In its annual trading update, Aldi said sales in the UK and Ireland had grown 10.2% to a record £13.5 billion in the year to 31st December 2020 (2019: £12.3 billion). Latest data shows Aldi is attracting more new shoppers through its doors than any other supermarket with a UK market share of 8.1%***.
Aldi, which has returned its business rate relief in full to HM Treasury, said profits had been dampened by its continued investment in price and the cost of responding to the pandemic, citing that it had “put people before profits” and focused on feeding the nation.
As part of its forward investment plans, Aldi said it would continue to grow its retail estate with 100 new stores across the UK over the next two years, as well as expanding its logistics infrastructure, including a new 1.3 million sq ft site in Leicestershire.

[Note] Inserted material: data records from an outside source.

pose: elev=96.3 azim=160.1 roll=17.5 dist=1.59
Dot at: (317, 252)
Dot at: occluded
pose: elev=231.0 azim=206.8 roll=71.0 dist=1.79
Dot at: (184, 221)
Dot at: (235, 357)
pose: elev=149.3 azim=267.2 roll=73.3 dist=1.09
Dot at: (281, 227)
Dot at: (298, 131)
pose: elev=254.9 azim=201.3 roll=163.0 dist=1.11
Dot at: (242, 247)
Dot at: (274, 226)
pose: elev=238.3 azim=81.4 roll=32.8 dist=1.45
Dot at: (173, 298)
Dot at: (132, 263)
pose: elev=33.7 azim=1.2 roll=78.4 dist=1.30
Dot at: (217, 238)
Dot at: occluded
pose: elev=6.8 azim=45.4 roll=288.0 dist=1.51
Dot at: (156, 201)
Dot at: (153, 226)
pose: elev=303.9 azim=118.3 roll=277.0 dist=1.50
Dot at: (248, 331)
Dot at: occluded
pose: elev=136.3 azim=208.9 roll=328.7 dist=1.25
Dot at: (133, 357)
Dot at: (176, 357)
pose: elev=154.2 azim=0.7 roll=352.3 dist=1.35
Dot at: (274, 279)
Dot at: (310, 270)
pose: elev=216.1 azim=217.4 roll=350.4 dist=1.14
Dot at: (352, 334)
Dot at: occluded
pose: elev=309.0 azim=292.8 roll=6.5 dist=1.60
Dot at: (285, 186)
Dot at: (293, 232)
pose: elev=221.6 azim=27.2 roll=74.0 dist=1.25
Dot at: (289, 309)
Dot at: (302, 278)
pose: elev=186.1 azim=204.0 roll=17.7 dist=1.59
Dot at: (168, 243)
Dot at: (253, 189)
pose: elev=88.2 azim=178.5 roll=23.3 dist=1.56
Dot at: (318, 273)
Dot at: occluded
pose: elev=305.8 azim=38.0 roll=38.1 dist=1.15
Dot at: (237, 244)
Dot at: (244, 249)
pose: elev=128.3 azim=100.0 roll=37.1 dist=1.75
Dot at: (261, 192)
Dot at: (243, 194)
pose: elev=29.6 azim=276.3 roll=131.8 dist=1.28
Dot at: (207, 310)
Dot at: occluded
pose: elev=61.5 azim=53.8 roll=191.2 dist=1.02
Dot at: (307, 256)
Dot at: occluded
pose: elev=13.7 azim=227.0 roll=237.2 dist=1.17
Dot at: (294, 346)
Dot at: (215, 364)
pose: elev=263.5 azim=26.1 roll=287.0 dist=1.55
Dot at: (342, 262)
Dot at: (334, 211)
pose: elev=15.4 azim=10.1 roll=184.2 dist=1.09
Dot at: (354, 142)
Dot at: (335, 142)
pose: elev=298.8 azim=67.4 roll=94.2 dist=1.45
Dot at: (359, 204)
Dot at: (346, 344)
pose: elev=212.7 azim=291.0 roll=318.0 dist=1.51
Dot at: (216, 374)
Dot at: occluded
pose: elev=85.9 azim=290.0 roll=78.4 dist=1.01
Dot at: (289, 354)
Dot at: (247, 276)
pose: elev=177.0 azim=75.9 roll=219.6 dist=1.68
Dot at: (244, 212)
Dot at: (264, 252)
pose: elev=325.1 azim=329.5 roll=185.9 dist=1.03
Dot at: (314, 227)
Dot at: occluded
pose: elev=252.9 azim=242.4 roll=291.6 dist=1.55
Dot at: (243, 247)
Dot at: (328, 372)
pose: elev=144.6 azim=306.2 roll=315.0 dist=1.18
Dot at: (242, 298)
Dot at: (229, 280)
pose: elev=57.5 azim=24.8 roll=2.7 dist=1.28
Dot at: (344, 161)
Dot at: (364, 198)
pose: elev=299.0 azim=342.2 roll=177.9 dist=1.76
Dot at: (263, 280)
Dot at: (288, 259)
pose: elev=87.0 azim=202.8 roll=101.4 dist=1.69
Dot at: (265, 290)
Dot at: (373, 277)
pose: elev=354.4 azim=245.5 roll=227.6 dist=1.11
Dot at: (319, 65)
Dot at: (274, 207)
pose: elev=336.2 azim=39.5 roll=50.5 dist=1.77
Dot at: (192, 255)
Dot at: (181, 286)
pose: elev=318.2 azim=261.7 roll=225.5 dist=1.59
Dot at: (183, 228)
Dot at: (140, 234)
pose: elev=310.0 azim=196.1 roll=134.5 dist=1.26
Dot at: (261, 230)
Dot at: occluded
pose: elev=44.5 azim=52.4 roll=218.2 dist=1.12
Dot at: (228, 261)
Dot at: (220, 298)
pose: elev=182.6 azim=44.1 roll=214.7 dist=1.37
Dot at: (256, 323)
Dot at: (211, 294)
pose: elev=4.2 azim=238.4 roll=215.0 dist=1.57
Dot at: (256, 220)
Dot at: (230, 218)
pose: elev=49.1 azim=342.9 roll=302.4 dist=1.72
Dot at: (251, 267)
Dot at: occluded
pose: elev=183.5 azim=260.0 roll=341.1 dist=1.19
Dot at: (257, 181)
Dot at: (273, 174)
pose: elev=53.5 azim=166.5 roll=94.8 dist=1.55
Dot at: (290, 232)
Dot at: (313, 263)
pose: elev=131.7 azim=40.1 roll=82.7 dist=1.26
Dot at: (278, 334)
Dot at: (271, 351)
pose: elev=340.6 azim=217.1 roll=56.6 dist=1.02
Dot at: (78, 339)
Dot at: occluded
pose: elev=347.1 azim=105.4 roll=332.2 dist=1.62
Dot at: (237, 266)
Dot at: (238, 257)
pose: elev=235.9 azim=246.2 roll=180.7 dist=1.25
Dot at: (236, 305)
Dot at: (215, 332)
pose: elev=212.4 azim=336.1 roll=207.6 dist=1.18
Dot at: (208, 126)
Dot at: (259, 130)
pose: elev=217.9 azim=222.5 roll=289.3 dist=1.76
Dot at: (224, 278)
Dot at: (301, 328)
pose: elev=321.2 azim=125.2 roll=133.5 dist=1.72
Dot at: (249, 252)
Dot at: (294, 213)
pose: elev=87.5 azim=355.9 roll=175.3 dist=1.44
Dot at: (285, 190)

Further investment is being made into Aldi’s popular click and collect service and technology initiatives to support further growth.
This includes trialling a new Aldi checkout-free concept store in Greenwich, London, which will use a system of cameras, sensors and artificial intelligence to identify the items customers take from shelves, alleviating the need to go through a checkout.
The supermarket, which has over 920 UK stores, said that offering its customers the lowest possible prices remains its number one focus, and it is committed to helping ease financial pressures on household budgets. Last year alone, it made price reductions worth £238m.
According to The Grocer magazine, a basket of 33 everyday items showed the Big Four are, on average, 23% more expensive than Aldi, whilst Good Housekeeping Institute readers voted Aldi as the UK’s favourite supermarket for the third year running.
Giles Hurley, Chief Executive Officer for Aldi UK and Ireland, said: “Whilst 2020 was an extremely challenging year, our 41,000 colleagues stepped up when it mattered most – their dedication to the communities they serve has been nothing short of remarkable. Despite some of the most difficult conditions our sector has ever seen, our people underlined the strength, success and spirit of our business.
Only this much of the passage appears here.